The title of Fargo’s sixth episode, “Buridan’s Ass,” comes from the philosophical idea that if a donkey is equally hungry and thirsty, and is given both water and hay equidistant from itself, it will die of starvation and thirst, because a decision cannot rationally be made between which of the two to start with. The paradox is a satire of moral determinism, which suggests that actions and their effects are all part of a causal web, and that when faced with a choice, humans must choose the greater good. But what if there is no greater good? The character Malvo is a walking agent of evil and destruction, and while he in some ways seems to be the catalyst for what’s happening in Bemidji, in others, it could be argued that he is just a heightened manifestation of the of evil or mistakes the residents brought upon themselves. Hit the jump for more mumbo jumbo.
“Buridan’s Ass” was an hour of consequence. There is a clear causal web in Bemidji that starts with Malvo’s first conversation with Lester. The murder of Sam Hess brought on Mr. Wrench and Mr. Numbers, and the death of Verne made this a personal vendetta for Molly. On the other hand, Malvo’s interactions and torture of Stavros is a separate set of crimes that has finally overlapped with the others in “Buridan’s Ass,” leading to the deaths of Don, Numbers, Dimitri, and at least the serious injury of Molly. Lester, meanwhile, pulled a grand caper wherein he implicated his brother Chazz, as well as his nephew, in some kind of gun-nut conspiracy and coverup of the murders at his own house.
Readers will note that Fargo is not among my favorite series, and “Buridan’s Ass” didn’t change that for me (those of you hoping I’ll have a change of heart like I did about The Americans, we’ll see …). But I am certainly willing to admit what the show gets right: for one, the use of the blizzard to provide confusion and obfuscation was a great way to make the setting of Bemidji matter. Not only did it allow Malvo to be cloaked and escape (much like Lester did), but its white blanket also directly led to several deaths. Secondly, the entire sequence that culminated with the shootout that killed Don was a great use of slow motion and cinematography (the lights around him, his bobbing and weaving to avoid the shots), while the white outside and the darkness inside compounded to make his circumstance (duct taped to the gun and exercise equipment) unable to be determined until after he was shot to pieces.
That particular scene felt the most like the Coens than anything else in the hour, where a dim-witted small-time crook with big dreams came to a horrific and gruesome end. Meanwhile, the true evil lurks away. Still, the suspension of disbelief required for the fish, as well as for Lester’s grand hospital escape, pushed some limits.
The scene “Buridan’s Ass” has set for the back half of the season is one of extreme confusion. Facing a scene mired in death and chaos, it’s up to Gus, who never wanted to be a cop, and who let Malvo go (which helped unleash a lot of this nightmare) to put it all back together. It’s not easy to find heroes in Fargo, but the closest approximation so far is Gus. For him, the dilemma is between good and evil, and neither one has a guaranteed outcome. He could listen to his neighbor’s parable, and give up on Malvo. Or, he could fly in the face of Malvo’s threats, and continue to pursue him for the greater good. Buridan would suggest that the latter is Gus’ only choice. And for Fargo to continue with any meaning, I would have to agree.
Episode Rating: B+
Musings and Miscellanea:
— The deaths of Numbers and Dimitri have made things personal for Wrench and Stavros, just like the injury (surely not death) of Molly has made things personal for Gus as well.
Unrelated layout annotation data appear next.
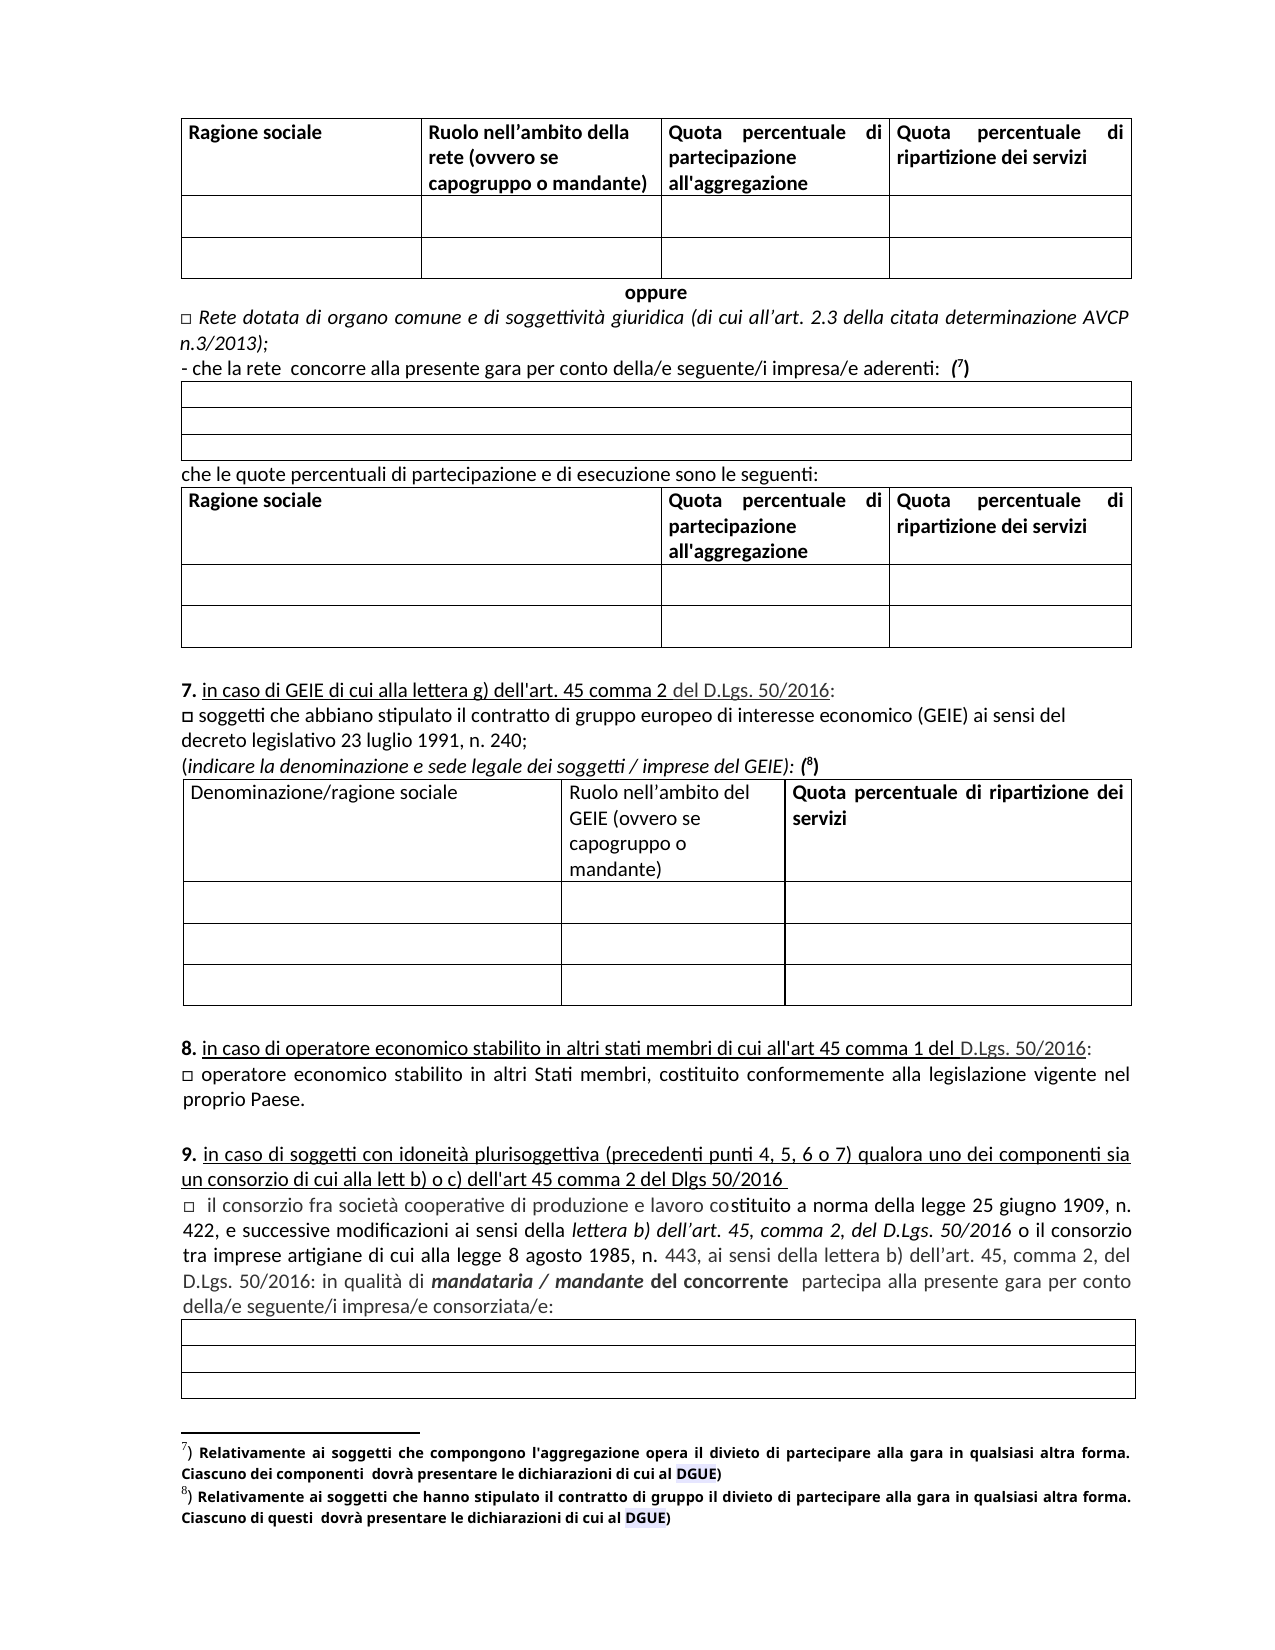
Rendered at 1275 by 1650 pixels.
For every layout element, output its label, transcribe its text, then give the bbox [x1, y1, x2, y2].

text □ operatore economico stabilito in altri Stati membri, costituito conformemente alla legislazione vigente nel proprio Paese. [181, 1061, 1132, 1112]
table_cell [890, 606, 1131, 647]
table_header Quota percentuale di ripartizione dei servizi [890, 488, 1131, 564]
table_cell [182, 1346, 1135, 1372]
table_header Quota percentuale di ripartizione dei servizi [890, 119, 1131, 195]
table_header Quota percentuale di ripartizione dei servizi [786, 780, 1131, 881]
table_cell [562, 965, 784, 1005]
table_cell [184, 924, 561, 964]
table_cell [182, 1373, 1135, 1398]
table_cell [182, 606, 661, 647]
table_cell [182, 565, 661, 605]
table_header Ragione sociale [182, 119, 421, 195]
table_cell [662, 565, 889, 605]
table_cell [182, 408, 1131, 434]
table_cell [786, 965, 1131, 1005]
text □ soggetti che abbiano stipulato il contratto di gruppo europeo di interesse economico (GEIE) ai sensi del decreto legislativo 23 luglio 1991, n. 240; [181, 702, 1132, 753]
table_cell [786, 882, 1131, 923]
text (indicare la denominazione e sede legale dei soggetti / imprese del GEIE): () [181, 753, 1132, 778]
table_header Ruolo nell’ambito del GEIE (ovvero se capogruppo o mandante) [562, 780, 784, 881]
table_cell [890, 196, 1131, 237]
table_header Ruolo nell’ambito della rete (ovvero se capogruppo o mandante) [422, 119, 661, 195]
table_cell [562, 882, 784, 923]
table_cell [182, 196, 421, 237]
table_cell [890, 565, 1131, 605]
table_cell [786, 924, 1131, 964]
text 7. in caso di GEIE di cui alla lettera g) dell'art. 45 comma 2 del D.Lgs. 50/2016: [181, 677, 1132, 702]
table_cell [184, 882, 561, 923]
table_cell [562, 924, 784, 964]
table_cell [184, 965, 561, 1005]
table_header Quota percentuale di partecipazione all'aggregazione [662, 119, 889, 195]
table_cell [662, 238, 889, 278]
text ) Relativamente ai soggetti che compongono l'aggregazione opera il divieto di partecipare alla gara in qualsiasi altra forma. Ciascuno dei componenti dovrà presentare le dichiarazioni di cui al DGUE) [181, 1439, 1132, 1483]
text che le quote percentuali di partecipazione e di esecuzione sono le seguenti: [181, 461, 1132, 487]
table_header [182, 1320, 1135, 1345]
table_cell [662, 606, 889, 647]
table_cell [182, 435, 1131, 460]
table_header Denominazione/ragione sociale [184, 780, 561, 881]
text ) Relativamente ai soggetti che hanno stipulato il contratto di gruppo il divieto di partecipare alla gara in qualsiasi altra forma. Ciascuno di questi dovrà presentare le dichiarazioni di cui al DGUE) [181, 1483, 1132, 1528]
table_cell [182, 238, 421, 278]
table_cell [662, 196, 889, 237]
table_header Ragione sociale [182, 488, 661, 564]
text - che la rete concorre alla presente gara per conto della/e seguente/i impresa/e aderenti: () [181, 355, 1132, 381]
table_header [182, 382, 1131, 407]
text 8. in caso di operatore economico stabilito in altri stati membri di cui all'art 45 comma 1 del D.Lgs. 50/2016: [181, 1036, 1132, 1061]
text 9. in caso di soggetti con idoneità plurisoggettiva (precedenti punti 4, 5, 6 o 7) qualora uno dei componenti sia un consorzio di cui alla lett b) o c) dell'art 45 comma 2 del Dlgs 50/2016 [181, 1141, 1132, 1192]
table_cell [422, 196, 661, 237]
table_header Quota percentuale di partecipazione all'aggregazione [662, 488, 889, 564]
text □ il consorzio fra società cooperative di produzione e lavoro costituito a norma della legge 25 giugno 1909, n. 422, e successive modificazioni ai sensi della lettera b) dell’art. 45, comma 2, del D.Lgs. 50/2016 o il consorzio tra imprese artigiane di cui alla legge 8 agosto 1985, n. 443, ai sensi della lettera b) dell’art. 45, comma 2, del D.Lgs. 50/2016: in qualità di mandataria / mandante del concorrente partecipa alla presente gara per conto della/e seguente/i impresa/e consorziata/e: [183, 1192, 1132, 1319]
table_cell [422, 238, 661, 278]
text □ Rete dotata di organo comune e di soggettività giuridica (di cui all’art. 2.3 della citata determinazione AVCP n.3/2013); [179, 304, 1132, 355]
table_cell [890, 238, 1131, 278]
text oppure [179, 279, 1132, 304]
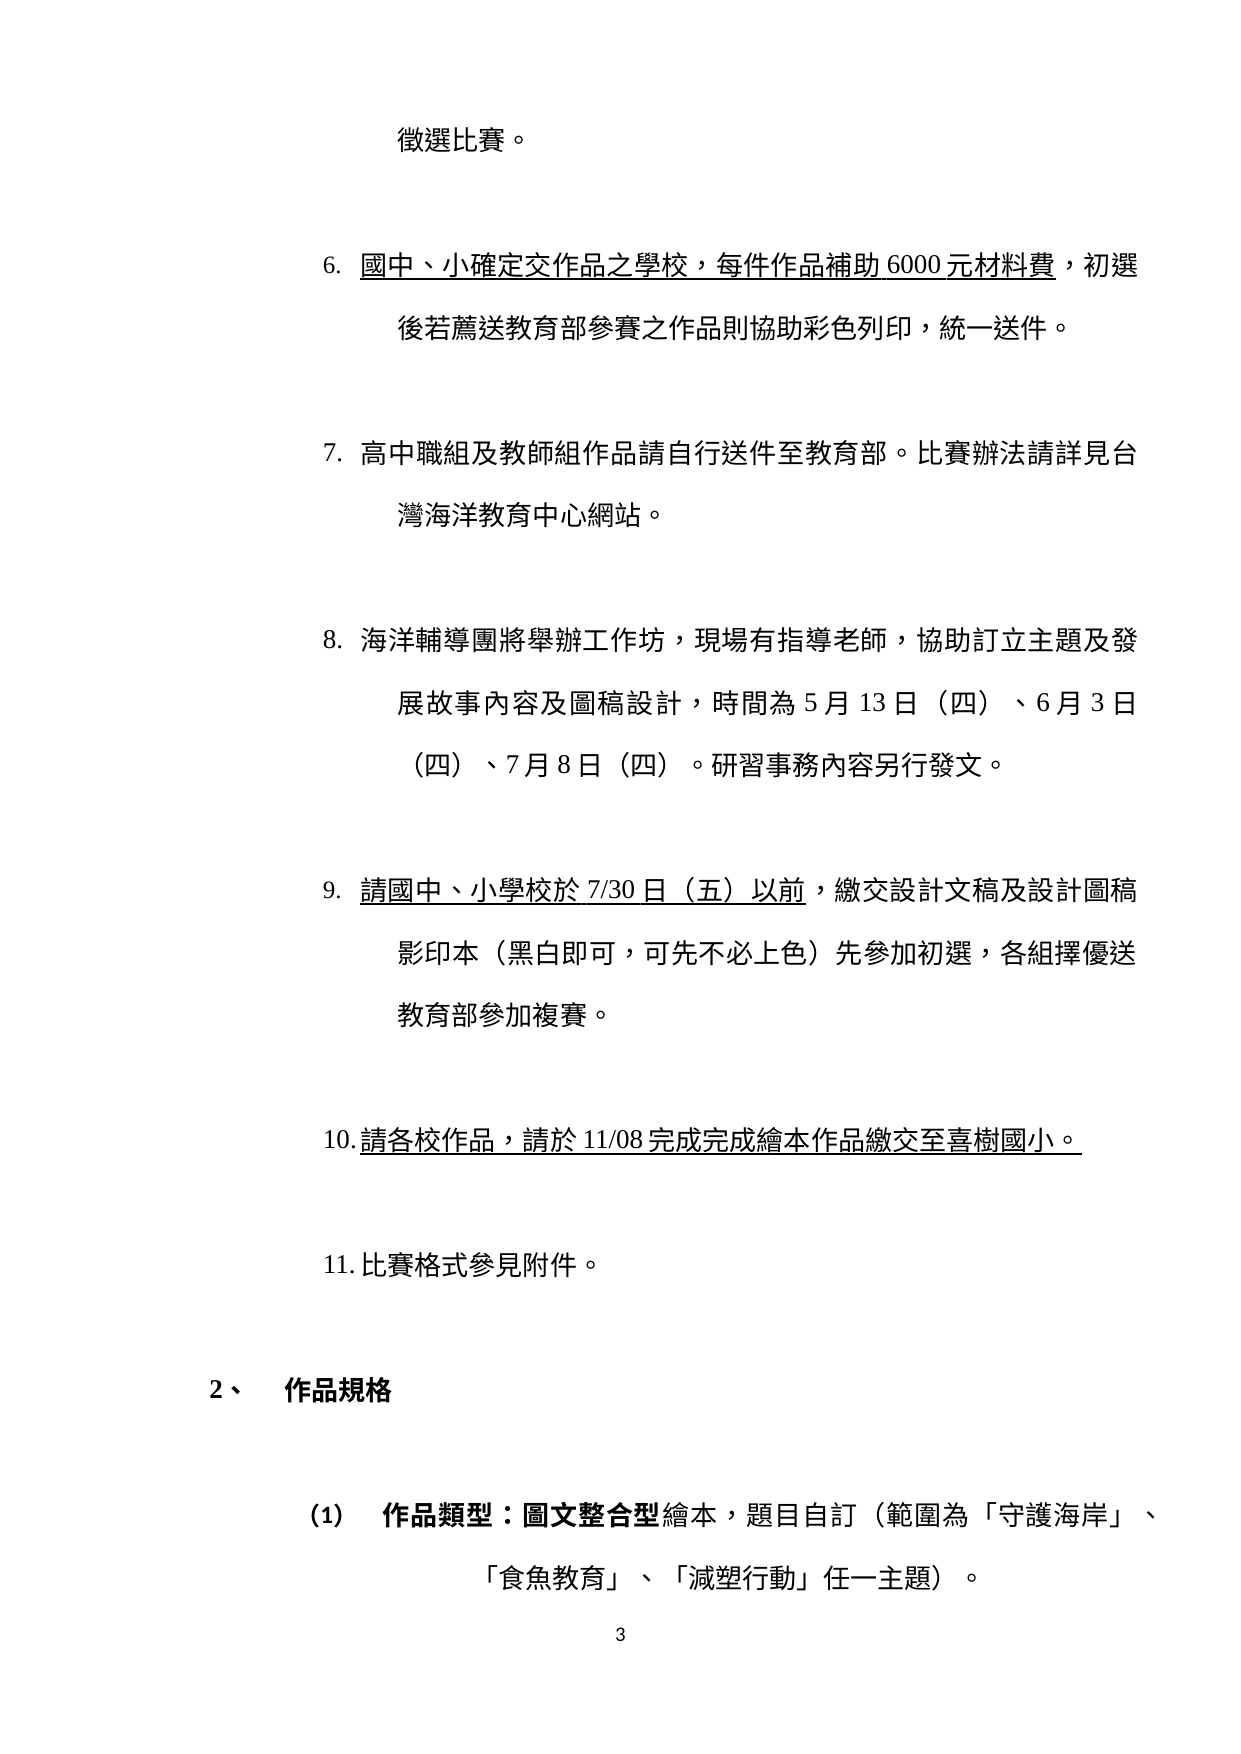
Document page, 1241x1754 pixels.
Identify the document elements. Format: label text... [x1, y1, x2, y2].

list 高中職組及教師組作品請自行送件至教育部。比賽辦法請詳見台灣海洋教育中心網站。 [323, 410, 1138, 535]
list 請國中、小學校於7/30日（五）以前，繳交設計文稿及設計圖稿影印本（黑白即可，可先不必上色）先參加初選，各組擇優送教育部參加複賽。 [323, 847, 1138, 1035]
list 比賽格式參見附件。 [323, 1222, 1138, 1285]
list 請各校作品，請於11/08完成完成繪本作品繳交至喜樹國小。 [323, 1097, 1138, 1160]
list 國中、小確定交作品之學校，每件作品補助6000元材料費，初選後若薦送教育部參賽之作品則協助彩色列印，統一送件。 [323, 222, 1138, 347]
list 海洋輔導團將舉辦工作坊，現場有指導老師，協助訂立主題及發展故事內容及圖稿設計，時間為5月13日（四）、6月3日（四）、7月8日（四）。研習事務內容另行發文。 [323, 597, 1138, 785]
list 作品類型：圖文整合型繪本，題目自訂（範圍為「守護海岸」、「食魚教育」、「減塑行動」任一主題）。 [295, 1472, 1165, 1597]
list 作品規格 [209, 1347, 1165, 1410]
list 徵選比賽。 [323, 97, 1138, 160]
There has to be that emotional connection there, it seems, for things to move forward.
— “Part two is, have you ever had Turkish Delight? It’s disgusting” – Malvo. No lies detected there.
— If the money stays buried this time, then the show has kept itself from messing with the mythology too much, and also has created the possibility for other instances where those who find the “cursed” money will have their own stories about it to tell.
— Gus gets the most upset over the sin of duplicitousness. That must be a hard life in this world, as Molly notes.
— “Son, do you go to church? Then open the goddamn gate, your Lord demands it!” – Stavros.
— “There’s something wrong with you, something missing” – Chazz.
— As surreal as it was, I did enjoy the suspense of Lester’s escape and reappearance at the hospital. That self-satisfied smirk can only portend the worst, though.